As a single-center retrospective study with 36 participants, the research provides preliminary evidence requiring validation through larger randomized controlled trials. The retrospective design limits control of unmeasured confounding factors, though statistical adjustments were made for known variables including baseline inflammation levels and medication dosages.
All patients received stable immunosuppressive therapy throughout the study, making it impossible to determine whether hyperbaric oxygen therapy would prove effective as monotherapy. The observed benefits represent the combined effect of the entire treatment regimen, with hyperbaric oxygen serving as an adjunct to standard care.
The study population consisted entirely of Chinese patients treated at a single facility, which may limit generalizability to other populations and healthcare settings. Different racial and ethnic groups show varying NMOSD characteristics, and treatment responses may differ accordingly.
Future Research Directions
The research team calls for multi-center, prospective randomized controlled trials with larger sample sizes to validate their findings. Future studies should assess long-term outcomes including relapse rates, disability progression, vision changes, and cognitive function over 12-24 months or longer.

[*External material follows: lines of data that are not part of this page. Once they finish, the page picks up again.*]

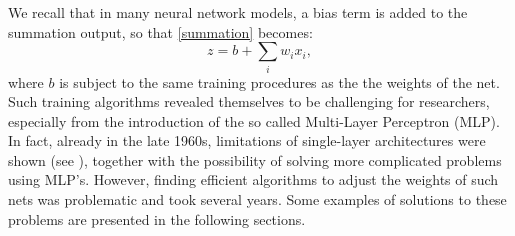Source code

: \documentclass[%
    corpo=11pt,
    twoside,
    stile=classica,
    oldstyle,
    autoretitolo,
    tipotesi=magistrale,
    greek,
    evenboxes,
    english
]{toptesi}
\begin{document}
We recall that in many neural network models, a bias term is added to the summation output, so that \eqref{summation} becomes:
\begin{equation}
z = b + \sum_{i}w_i x_i,
\end{equation}
where $b$ is subject to the same training procedures as the the weights of the net. \\ Such training algorithms revealed themselves to be challenging for researchers, especially from the introduction of the so called Multi-Layer Perceptron (MLP). In fact, already in the late 1960s, limitations of single-layer architectures were shown (see \cite{minpapert}), together with the possibility of solving more complicated problems using MLP's. However, finding efficient algorithms to adjust the weights of such nets was problematic and took several years. Some examples of solutions to these problems are presented in the following sections.
\end{document}
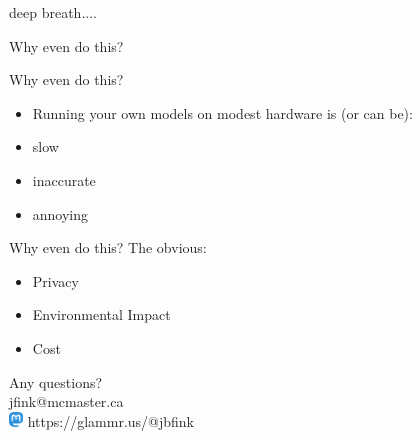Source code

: \documentclass{beamer}
\begin{document}
	
\begin{frame}
	deep breath....
\end{frame}
	
\begin{frame}
	Why even do this?
\end{frame}
	
\begin{frame}{Why even do this?}
\begin{itemize}
	\item Running your own models on modest hardware is (or can be):
	\pause
	\item slow
	\pause
	\item inaccurate
	\pause
	\item annoying
\end{itemize}  
\end{frame}

\begin{frame}{Why even do this?}
	The obvious:
	\begin{itemize}
		\item Privacy
		\pause
		\item Environmental Impact
		\pause 
		\item Cost
		
	\end{itemize}
\end{frame}



\begin{frame}
	Any questions?\\ 
	jfink@mcmaster.ca\\
	\includegraphics[left, height=4mm]{mastodon} \hspace{1mm}  https://glammr.us/@jbfink
	
\end{frame}
\end{document}
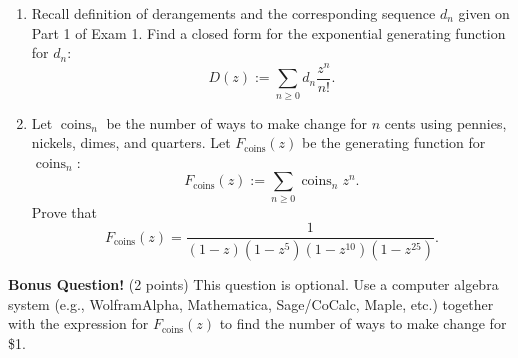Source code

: \documentclass[11pt]{article}
\theoremstyle{definition}
\DeclareMathOperator{\Inv}{Inv}
\DeclareMathOperator{\tr}{tr}
\DeclareMathOperator{\pk}{pk}
\DeclareMathOperator{\coins}{coins}
\DeclareMathOperator{\Dyck}{Dyck}
\begin{document}
\begin{enumerate}
\begin{enumerate}
\item Recall definition of derangements and the corresponding sequence $d_n$ given on Part 1 of Exam 1. Find a closed form for the exponential generating function for $d_n$:
\[
D(z):=\sum_{n\geq 0}d_n\frac{z^n}{n!}.
\]

\item Let $\coins_n$ be the number of ways to make change for $n$ cents using pennies, nickels, dimes, and quarters. Let $F_{\coins}(z)$ be the generating function for $\coins_n$:
\[
F_{\coins}(z):=\sum_{n\geq 0}\coins_nz^n.
\]
Prove that 
\[
F_{\coins}(z)=\frac{1}{(1-z)(1-z^5)(1-z^{10})(1-z^{25})}.
\]

\end{enumerate}

\end{enumerate}

\textbf{Bonus Question!} (2 points) This question is optional.  Use a computer algebra system (e.g., WolframAlpha, Mathematica, Sage/CoCalc, Maple, etc.) together with the expression for $F_{\coins}(z)$ to find the number of ways to make change for \$1.






\end{document}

Determining the optimal hyperbaric oxygen protocol remains an important question. The study used 2.0 ATA pressure for 105 minutes per session across 12 sessions, but researchers suggest comparing this with lower-pressure, higher-frequency approaches (1.5 ATA) or higher-pressure, lower-frequency protocols (2.4 ATA) to identify the most effective regimen.
More detailed mechanistic studies could correlate changes in cerebrospinal fluid and serum markers (sC5b-9, IL-6, IL-17) with structural measures using optical coherence tomography for retinal nerve fiber layer thickness and diffusion tensor imaging for spinal cord integrity. Such studies would clarify how inflammatory marker changes translate into neuroprotection and tissue repair.

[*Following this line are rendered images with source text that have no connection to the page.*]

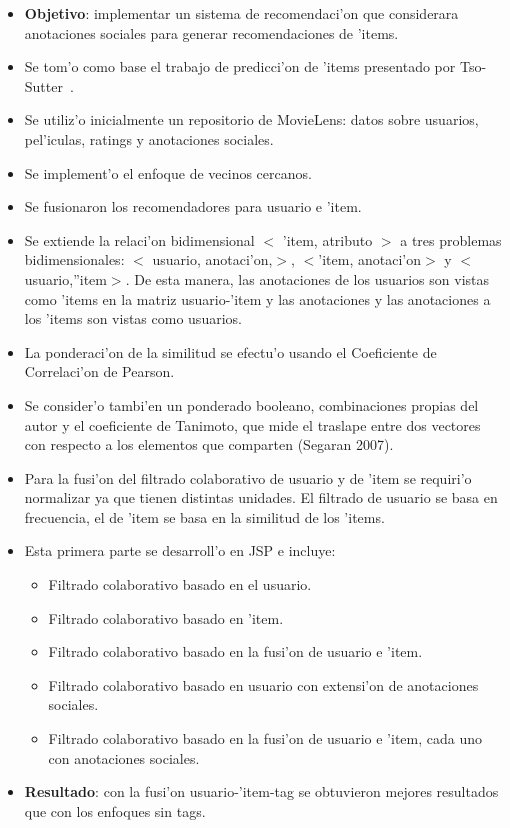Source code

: \documentclass[11pt]{article}
\begin{document}
\begin{itemize}
\item \textbf{Objetivo}: implementar un sistema de recomendaci'on que considerara anotaciones sociales para generar recomendaciones de 'items.
\item Se tom'o como base el trabajo de predicci'on de 'items presentado por \linebreak Tso-Sutter~\cite{tagaware:tso}.
\item Se utiliz'o inicialmente un repositorio de MovieLens: datos sobre usuarios, pel'iculas, ratings y anotaciones sociales.
\item Se implement'o el enfoque de vecinos cercanos.
\item Se fusionaron los recomendadores para usuario e 'item.
\item Se extiende la relaci'on bidimensional $<$ 'item, atributo $>$ a tres problemas bidimensionales: $<$ usuario, anotaci'on,$>$, $<$'item, anotaci'on$>$ y $<$usuario,''item$>$. De esta manera, las anotaciones de los usuarios son vistas como 'items en la matriz usuario-'item y las anotaciones y las anotaciones a los 'items son vistas como usuarios.
\item La ponderaci'on de la similitud se efectu'o usando el Coeficiente de Correlaci'on de Pearson.
\item Se consider'o tambi'en un ponderado booleano, combinaciones propias del autor y el coeficiente de Tanimoto, que mide el traslape entre dos vectores con respecto a los elementos que comparten (Segaran 2007).
\item Para la fusi'on del filtrado colaborativo de usuario y de 'item se requiri'o normalizar ya que tienen distintas unidades. El filtrado de usuario se basa en frecuencia, el de 'item se basa en la similitud de los 'items.
\item Esta primera parte se desarroll'o en JSP e incluye:
\begin{itemize}
\item Filtrado colaborativo basado en el usuario.
\item Filtrado colaborativo basado en 'item.
\item Filtrado colaborativo basado en la fusi'on de usuario e 'item.
\item Filtrado colaborativo basado en usuario con extensi'on de anotaciones sociales.
\item Filtrado colaborativo basado en la fusi'on de usuario e 'item, cada uno con anotaciones sociales.
\end{itemize}
\item \textbf{Resultado}: con la fusi'on usuario-'item-tag se obtuvieron mejores resultados que con los enfoques sin tags.
\end{itemize}
\end{document}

Preclinical work using animal models with passive AQP4-IgG transfer could systematically validate the complement-cytokine-neurological damage chain and hyperbaric oxygen’s interruption of this cascade. Transcriptome and metabolome analyses in these models would reveal molecular details of oxygen sensing and immune signal cross-regulation.
A Potential Addition to the Treatment Arsenal
The cost-effectiveness and safety profile of hyperbaric oxygen therapy make it particularly attractive for resource-limited settings where expensive biologic agents remain out of reach for many patients. If validated by larger trials, the treatment could become a valuable adjunct therapy targeting systemic inflammation and immune balance, especially for patients at higher relapse risk.

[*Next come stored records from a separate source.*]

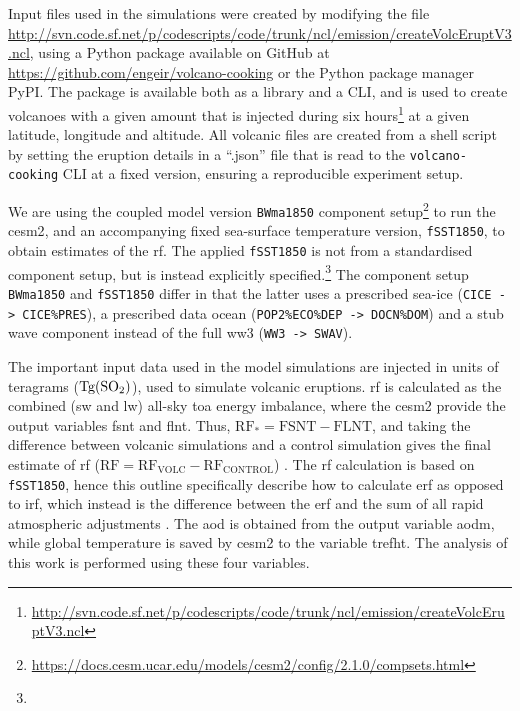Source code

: \documentclass{ametsocV6.1}
\newcommand{\iso}[1][i]{{#1}njected \ce{SO2}}
\begin{document}


\appendix

\appendix[A]


Input files used in the simulations were created by modifying the file
\url{http://svn.code.sf.net/p/codescripts/code/trunk/ncl/emission/createVolcEruptV3.ncl},
using a Python package available on GitHub at
\url{https://github.com/engeir/volcano-cooking} or the Python package manager PyPI\@.
The package is available both as a library and a CLI, and is used to create volcanoes
with a given  amount that is injected during six
hours\footnote{\url{http://svn.code.sf.net/p/codescripts/code/trunk/ncl/emission/createVolcEruptV3.ncl}}
at a given latitude, longitude and altitude. All volcanic  files are created
from a shell script by setting the eruption details in a ``.json'' file that is read to
the \texttt{volcano-cooking} CLI at a fixed version, ensuring a reproducible experiment
setup.

We are using the coupled model version \texttt{BWma1850} component
setup\footnote{\url{https://docs.cesm.ucar.edu/models/cesm2/config/2.1.0/compsets.html}}
to run the \gls{cesm2}, and an accompanying fixed sea-surface temperature version,
\texttt{fSST1850}, to obtain estimates of the \gls{rf}. The applied \texttt{fSST1850} is
not from a standardised component setup, but is instead explicitly
specified.\footnote{\fssturl} The component setup \texttt{BWma1850} and
\texttt{fSST1850} differ in that the latter uses a prescribed sea-ice (\texttt{CICE ->
CICE\%PRES}), a prescribed data ocean (\texttt{POP2\%ECO\%DEP -> DOCN\%DOM}) and a stub
wave component instead of the full \gls{ww3} (\texttt{WW3 -> SWAV}).

The important input data used in the model simulations are \iso{} in units of teragrams
(\(\si{\tera\gram(\ce{SO2})}\)), used to simulate volcanic eruptions. \gls{rf} is
calculated as the combined (\gls{sw} and \gls{lw}) all-sky \gls{toa} energy imbalance,
where the \gls{cesm2} provide the output variables \gls{fsnt} and \gls{flnt}. Thus,
\(\mathrm{RF_*}= \mathrm{FSNT} - \mathrm{FLNT}\), and taking the difference between
volcanic simulations and a control simulation gives the final estimate of \gls{rf}
(\(\mathrm{RF}=\mathrm{RF_{VOLC}}-\mathrm{RF_{CONTROL}}\)) \citep{marshall2020}. The
\gls{rf} calculation is based on \texttt{fSST1850}, hence this outline specifically
describe how to calculate \gls{erf} as opposed to \gls{irf}, which instead is the
difference between the \gls{erf} and the sum of all rapid atmospheric adjustments
\citep{marshall2020,smith2018}. The \gls{aod} is obtained from the output variable
\gls{aodm}, while global temperature is saved by \gls{cesm2} to the variable
\gls{trefht}. The analysis of this work is performed using these four variables. 
\end{document}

The research provides biological plausibility and preliminary clinical evidence supporting hyperbaric oxygen therapy’s role in NMOSD management. The significant reductions in inflammatory markers suggest rapid immunomodulatory effects that may translate into reduced relapse risk and improved long-term outcomes.
For patients struggling with side effects from current immunosuppressive regimens or those seeking additional therapeutic options, hyperbaric oxygen therapy represents a promising avenue worthy of further investigation. The findings open new research directions at the intersection of oxygen physiology, immune regulation, and neuroimmune disease treatment.